• [REQUEST 1]:
Reproduce all of the chart entries that come after the article word for word, but leave out the pictures.

• [EXERCISE TEXT]:
——

In less than a year the alternative community has been hit by drought, fire and now flood. Even getting to the front gate of the village is a struggle, with many roads in poor condition. Even the pulley system is banned for people.

But Wytaliba resident Kym Jermey said the community has taken a philosophical attitude.

"It's just like living in a natural disaster, whatever it throws at you each day you keep finding a way to deal with it," he said.

"I've got plenty of food, supplies all that kind of stuff, solar power, I'm fine.

"To us it's a bit comical, the whole thing."

Soldiers help SES and Wytaliba residents build the pulley system.

Soldiers help SES and Wytaliba residents build the pulley system.

Wytaliba lost its only river crossing in last year's deadly Kangawalla bushfire, as well as more than 50 homes and two lives. The village currently relies on a council-built ford, but the quick fix solution has repeatedly washed out.

A company of engineers arrived in Glen Innes last week tasked with establishing a new bridge, but the army's first solution failed when they discovered their Bailey bridges wouldn't fit.

Now army leader Lieutenant-Colonel Susana Fernandez said they could be beaten by weather conditions again if incessant rain doesn't let up.

"(We) feel for the Wytaliba community; having lost their bridge in the fire now they have assets here to help build a crossing but the rain has been such that it's flooded and we can't start on that work."

She said they need the river to drop substantially or they will be forced to leave the job to Glen Innes Severn council.

The Lieutenant-Colonel said it was the first time in her experience that an army drone had been used to build a pulley system.

SES estimates the village could be cut off for another five days.

——

• [REQUEST 2]:
Answer these about the Wytaliba article:
(a) Apart from its only river crossing, what did Wytaliba lose in last year's Kangawalla bushfire?
(b) Why did the army's first solution fail?
(c) For how much longer does SES estimate the village could be cut off?

• [EXTRACTED INFORMATION]:

——

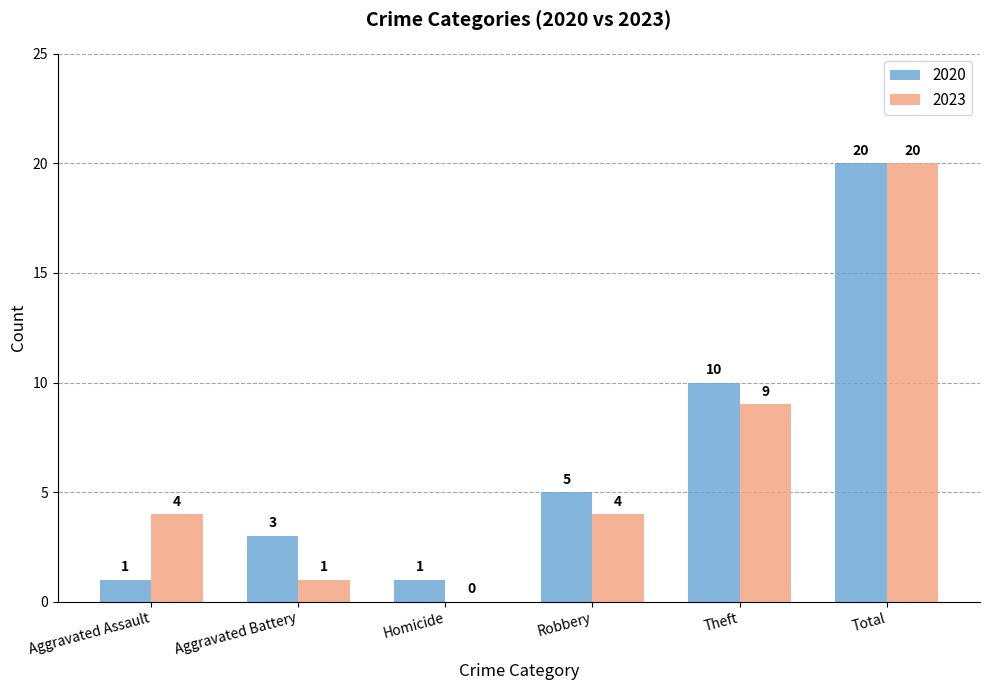

What is the greatest value displayed?

20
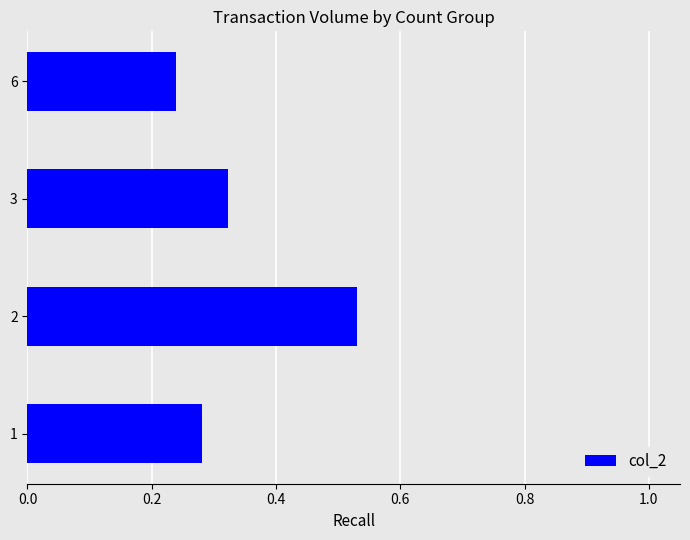

Does the chart contain stacked bars?

No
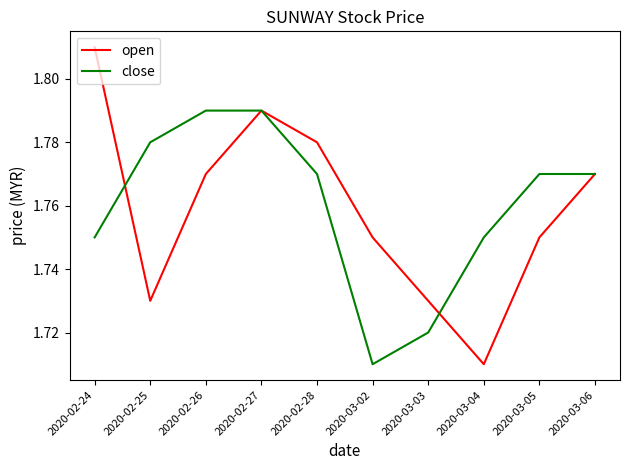

True or false: open has a value of 0.7 at 2020-03-06.

False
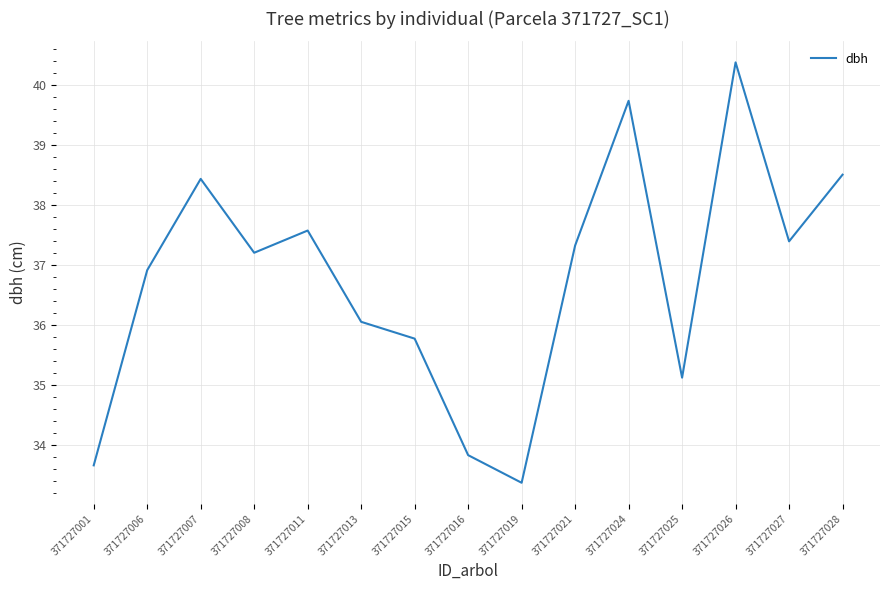

True or false: the data shows 36.0 at 371727013.

True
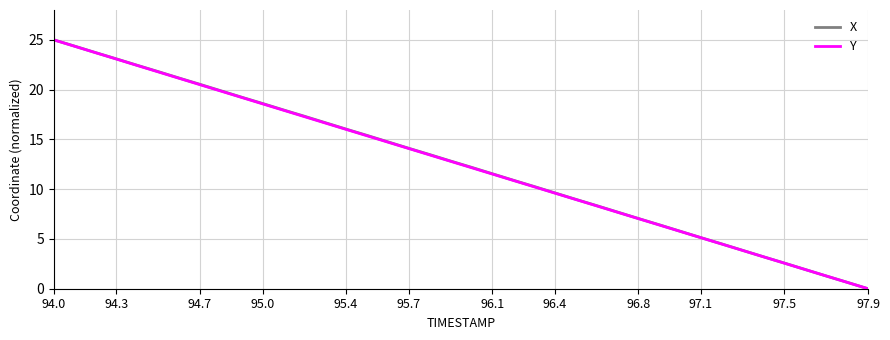

What is the maximum value shown in the chart?

25.0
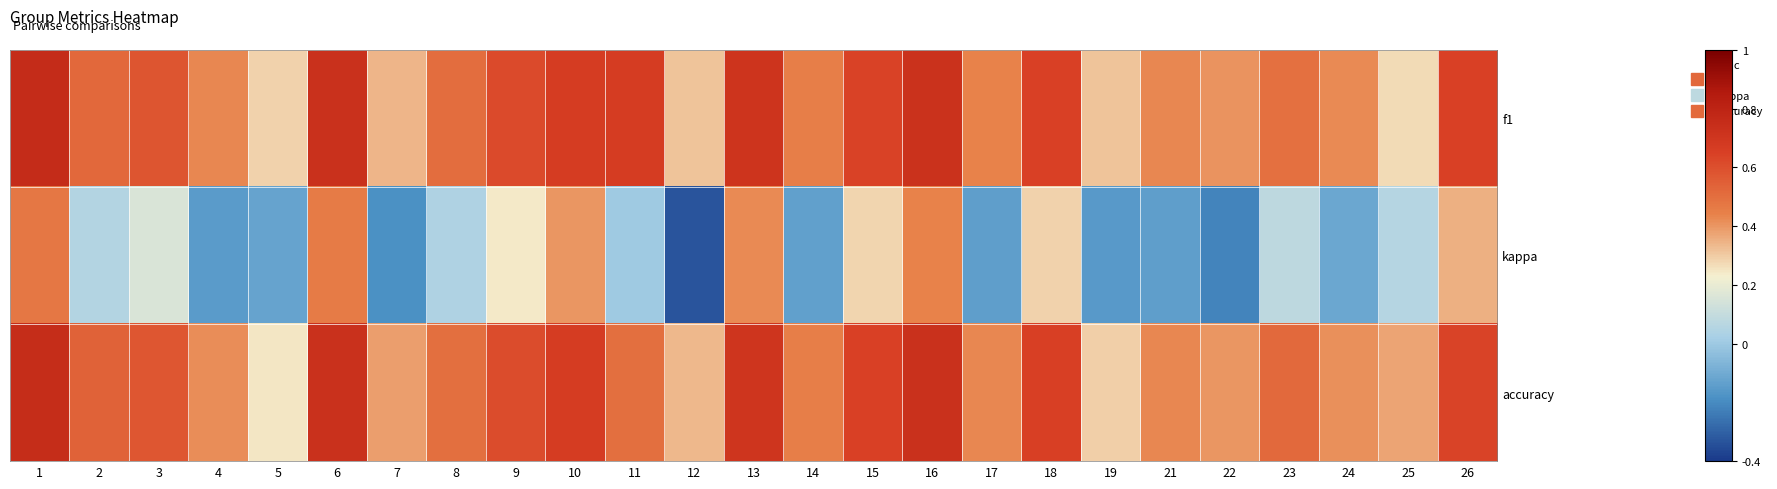

Which category has the highest value across all series?

1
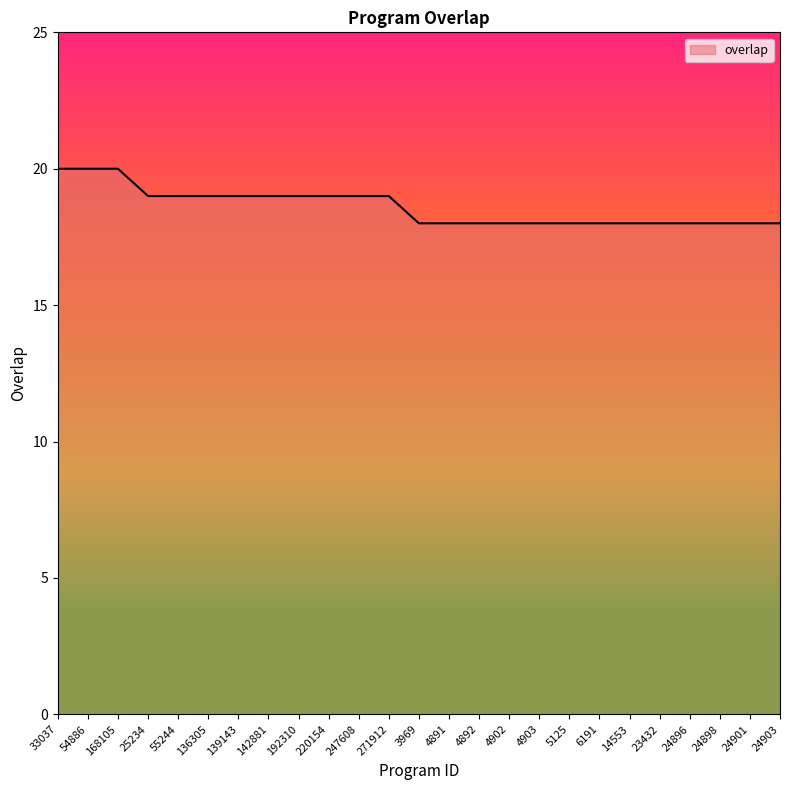

How many series are shown in this chart?

1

——

• [EXPECTED OUTPUT 1]:
What is the greatest value displayed?

20

Does the chart contain stacked bars?

No

True or false: open has a value of 0.7 at 2020-03-06.

False

True or false: the data shows 36.0 at 371727013.

True

What is the maximum value shown in the chart?

25.0

Which category has the highest value across all series?

1

How many series are shown in this chart?

1

• [EXPECTED OUTPUT 2]:
(a) More than 50 homes and two lives.
(b) The engineers discovered their Bailey bridges wouldn't fit.
(c) Another five days.